I have a tested my OD inhibitor switch and it completes a circuit in every gear. Does this mean it will allow the car to go into overdrive in any gear?
What would be the cause (and fix) of this?

Many thanks
Alex Davies

Alex,

You're right, if the circuit is closed then rge OD will engage.

SO DO NOT DRIVE THE CAR

Because if you try to use reverse with overdrive engaged you will destroy the overdrive.

Have you checked the wiring going to and from the switch? THey often get snagged and worn where the gear lever moves, and this could be causing a short that looks like it's the switch. Have a look under the gear lever gaitor.

If it is the switch, they are a pig to get at. Some people say you can get at them if you lower the gearbox crossmember to get more room, and I've also heard of people cutting the tunnel to make an inspection hatch.

The picture is what you can see from the front with the engine out.

If and when you can get access they can be adjusted by washers to get the right clearance/operation.

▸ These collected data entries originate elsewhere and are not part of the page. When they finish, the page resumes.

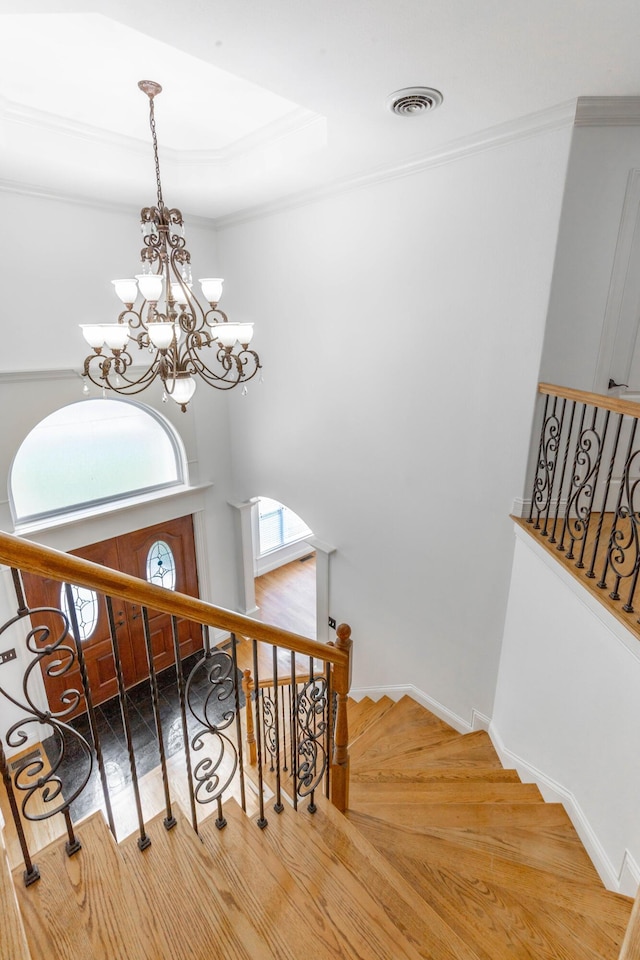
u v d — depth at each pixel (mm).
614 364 2961
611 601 2279
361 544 4465
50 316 4004
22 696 4371
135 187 3773
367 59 2049
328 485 4621
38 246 3840
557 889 1979
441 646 4043
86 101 2898
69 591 1263
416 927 1623
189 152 3662
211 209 4434
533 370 2979
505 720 3531
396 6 1707
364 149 3055
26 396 4016
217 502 5703
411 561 4074
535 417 3039
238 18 1776
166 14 1746
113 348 2295
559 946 1702
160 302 4719
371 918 1469
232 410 5441
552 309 2834
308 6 1712
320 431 4527
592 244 2717
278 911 1424
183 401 2559
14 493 4270
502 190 2859
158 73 2598
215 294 2572
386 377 3832
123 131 3312
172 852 1514
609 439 3154
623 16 1758
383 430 3977
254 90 2770
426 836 2338
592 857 2439
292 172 3477
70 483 4590
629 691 2217
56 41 2314
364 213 3607
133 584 1338
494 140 2783
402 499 3992
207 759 1636
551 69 2135
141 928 1309
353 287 3852
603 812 2389
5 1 1675
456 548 3711
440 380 3482
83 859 1410
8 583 4148
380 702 4539
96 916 1307
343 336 4051
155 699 1499
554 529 2855
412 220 3340
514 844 2514
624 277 2783
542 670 3025
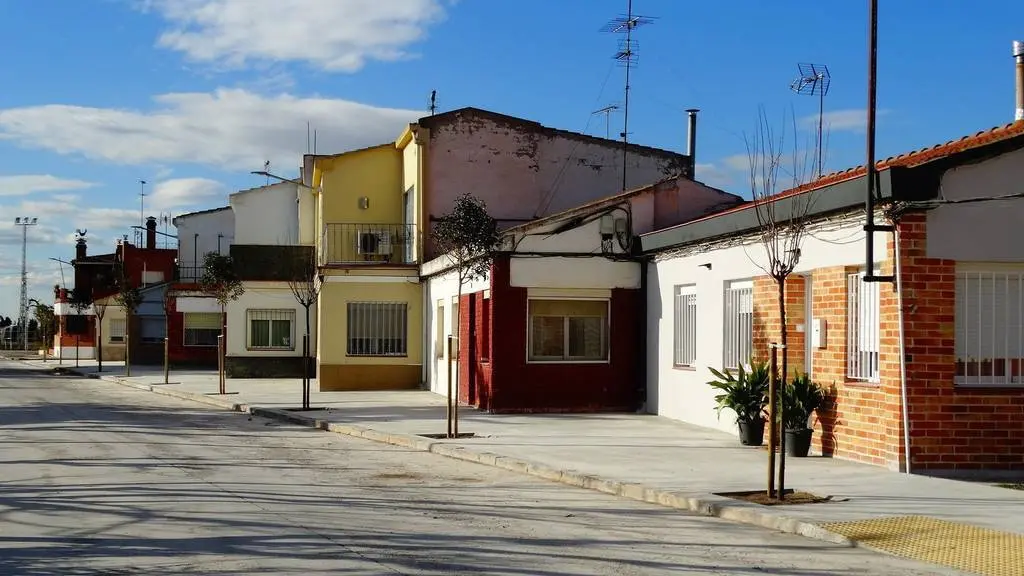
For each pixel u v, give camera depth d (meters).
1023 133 12.96
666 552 8.62
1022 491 11.48
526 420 19.86
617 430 17.98
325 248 32.28
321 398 26.27
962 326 13.06
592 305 21.70
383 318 29.62
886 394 13.02
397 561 7.99
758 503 10.65
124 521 9.71
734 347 17.53
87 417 22.20
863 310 13.86
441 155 29.33
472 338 23.77
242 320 35.56
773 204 14.63
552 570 7.79
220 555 8.16
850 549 8.88
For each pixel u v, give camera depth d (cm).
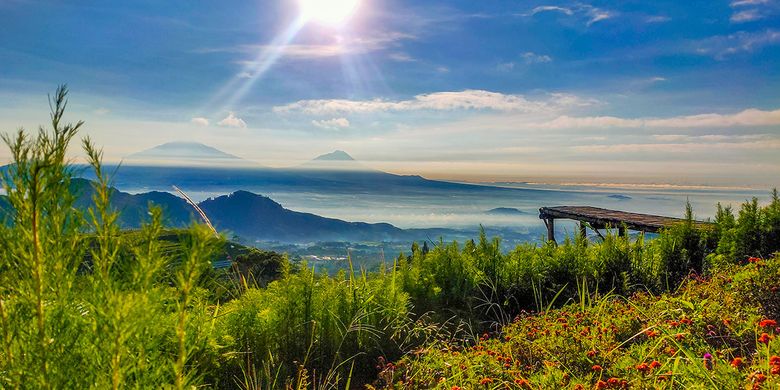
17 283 164
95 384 163
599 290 738
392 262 719
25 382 160
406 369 470
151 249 160
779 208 721
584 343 422
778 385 264
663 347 395
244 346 498
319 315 555
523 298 739
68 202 162
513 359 443
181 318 164
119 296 155
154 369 174
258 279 587
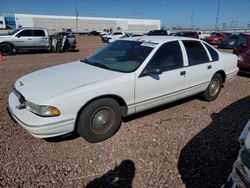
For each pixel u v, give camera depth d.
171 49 3.97
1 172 2.65
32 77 3.57
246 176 1.71
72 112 2.90
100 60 4.05
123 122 3.90
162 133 3.58
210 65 4.57
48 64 10.26
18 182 2.51
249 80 7.16
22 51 14.80
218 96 5.40
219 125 3.88
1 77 7.18
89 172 2.69
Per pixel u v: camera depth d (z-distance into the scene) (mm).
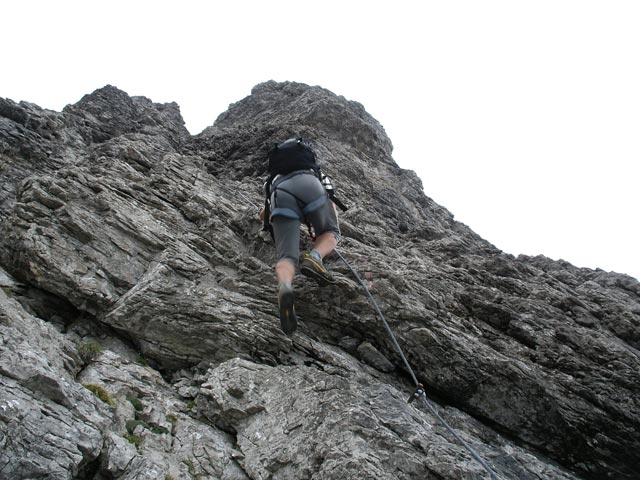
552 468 9453
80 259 10453
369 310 10648
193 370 9789
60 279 10031
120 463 6766
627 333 13094
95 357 9109
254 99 28531
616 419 10562
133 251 10992
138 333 9906
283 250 6668
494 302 12570
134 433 7707
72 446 6512
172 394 9070
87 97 21766
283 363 9906
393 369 10633
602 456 10414
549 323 12148
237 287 10742
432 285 12188
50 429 6543
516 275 14320
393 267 12570
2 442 6121
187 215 12539
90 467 6785
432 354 10500
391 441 7492
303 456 7559
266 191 7320
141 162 14336
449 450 7652
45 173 14875
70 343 9055
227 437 8398
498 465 8414
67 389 7297
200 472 7520
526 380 10461
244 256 11492
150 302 9992
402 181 22391
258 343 9891
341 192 17719
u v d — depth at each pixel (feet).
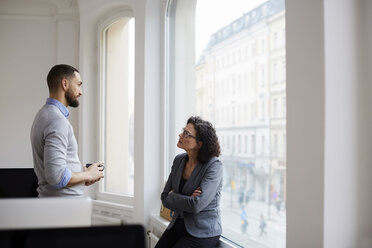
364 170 5.75
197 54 11.57
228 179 9.57
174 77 13.06
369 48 5.80
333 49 5.61
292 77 6.19
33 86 17.85
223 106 9.85
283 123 7.15
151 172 13.16
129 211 14.32
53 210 3.64
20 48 17.76
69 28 17.92
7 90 17.62
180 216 8.93
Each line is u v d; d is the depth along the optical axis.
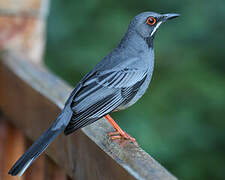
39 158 7.77
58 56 17.03
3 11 9.88
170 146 15.04
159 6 18.05
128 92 8.40
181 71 16.91
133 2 17.98
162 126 15.45
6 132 9.25
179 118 15.52
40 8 10.24
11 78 8.96
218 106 15.79
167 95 16.05
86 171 6.63
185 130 15.45
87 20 17.45
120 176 5.90
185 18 17.69
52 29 17.33
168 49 17.39
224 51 17.69
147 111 15.52
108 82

Can you get the reading to chenge if you push the gear lever sideways?

David

D Balkwill

Closer view

D Balkwill

Alex. The overdrive switch, on the transmission, is a normally off/push to operate switch. It has one or more fiber washers associated with it which are used to set the spacing between the switch and the top of the transmission. If these washers are not present, the switch may be turned downwards too far and will be always on. If there are too many washers, the switch cannot be depressed sufficiently to turn it on.

The only failures I have seen of the basic overdrive/reverse light switch has been failures to turn on. I have not seen a switch fail to always on as you describe.

Thus, the first thing I would look at is the shim pack for the switch and if it is in place. If there are no shims, that is the most probable cause of your problem. If there are shims, you should unscrew the switch slightly and see if it will turn off when moved upwards slightly. If it does, you need to remove it and and an extra shim. If turning it upwards does not turn the switch off, it will need to be removed and bench tested for proper functioning.

As to being able to drive the car, I do not see any problems, as long as the main overdrive activation switch is turned off. Power flows to the main switch, through the main switch, then to the transmission mounted overdrive inhibit switch, then to the overdrive solenoid.

Be aware that I have seen one car with the inhibit switch bypassed, which would give the indications you describe.

Bottom line is you will have to get into the area, examine the switch and its connections, then decide what might be needed in the way of repairs.

Les
Les Bengtson

I would say that the plunger is stuck due to a weak return spring inside the switch.
Steven 67GT

I have a 64B and had a Blue label LH O/D installed about 3000 miles ago prior to a long road trip last summer.It performed flawlessly but after approx 2000 miles it would kickout from cold after 10 miles once warmed up. I replaced o-rings etc in the OD and it engages/functions OK running it on Jack Stands. Before I put the Tranny remote access plate back on and reglue my carpets I am considering replacing the 4th gear overdrive inhibit switch in case that is the issue. Winter prevents me from road testing the OD . The access to this switch is better on the earlier B's but still wondering how I am going to remove it since there is minimal wrench room . Any suggestions ? Thanks !

RK Derrick

Lower the rear crossmember on a jack.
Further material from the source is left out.